Recorded data:
=-=-=-=-=
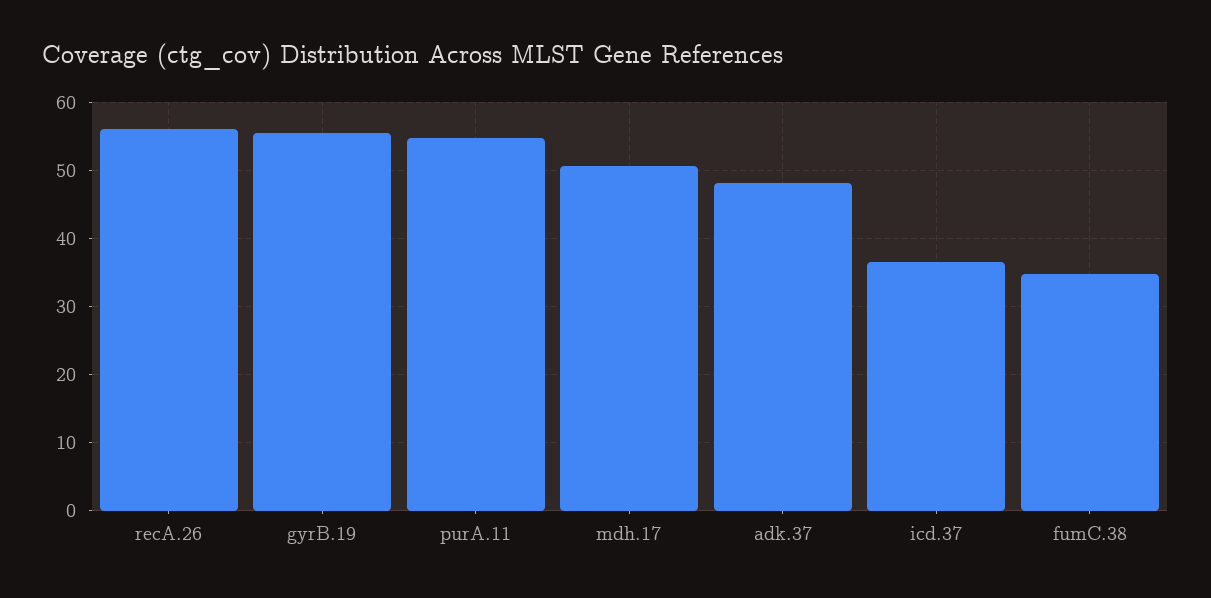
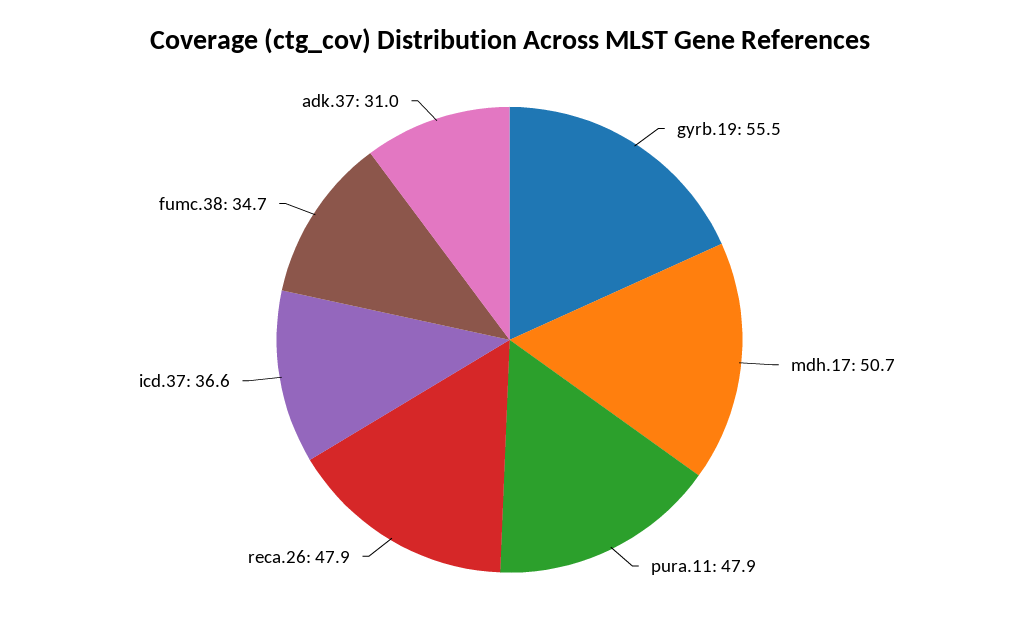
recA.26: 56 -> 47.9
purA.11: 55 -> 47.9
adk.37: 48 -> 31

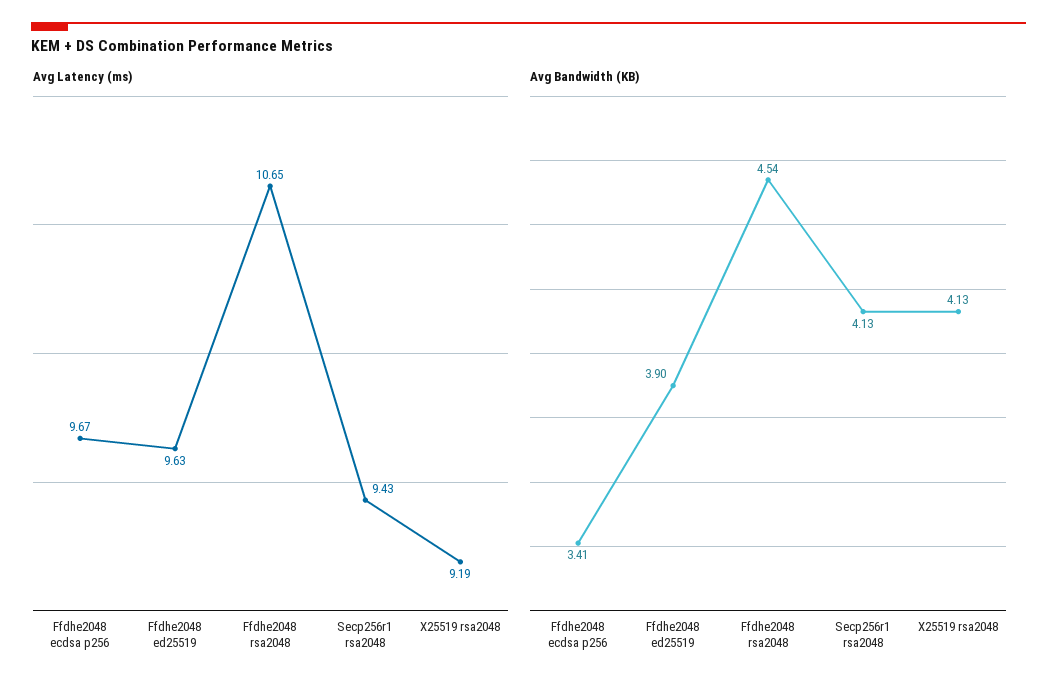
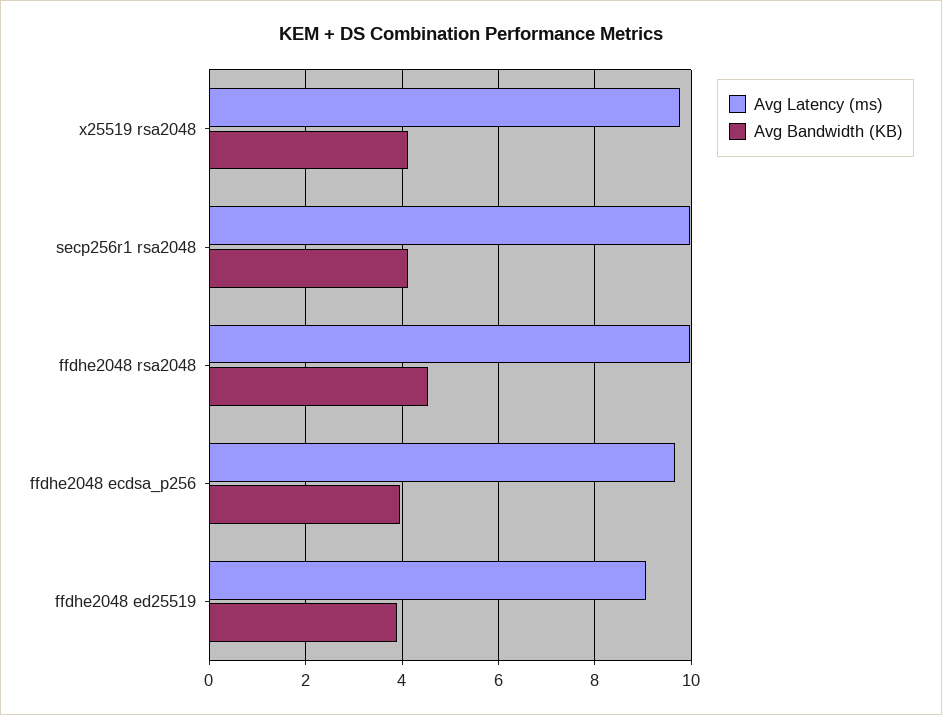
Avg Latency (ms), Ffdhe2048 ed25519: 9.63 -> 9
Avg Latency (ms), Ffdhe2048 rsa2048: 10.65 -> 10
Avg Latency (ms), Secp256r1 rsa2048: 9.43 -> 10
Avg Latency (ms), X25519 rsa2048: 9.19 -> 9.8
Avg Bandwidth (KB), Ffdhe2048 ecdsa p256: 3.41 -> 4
=-=-=-=-=
Requirement: Send back every line above exactly, skipping all pictures.

Exercise answer:
recA.26: 56 -> 47.9
purA.11: 55 -> 47.9
adk.37: 48 -> 31

Avg Latency (ms), Ffdhe2048 ed25519: 9.63 -> 9
Avg Latency (ms), Ffdhe2048 rsa2048: 10.65 -> 10
Avg Latency (ms), Secp256r1 rsa2048: 9.43 -> 10
Avg Latency (ms), X25519 rsa2048: 9.19 -> 9.8
Avg Bandwidth (KB), Ffdhe2048 ecdsa p256: 3.41 -> 4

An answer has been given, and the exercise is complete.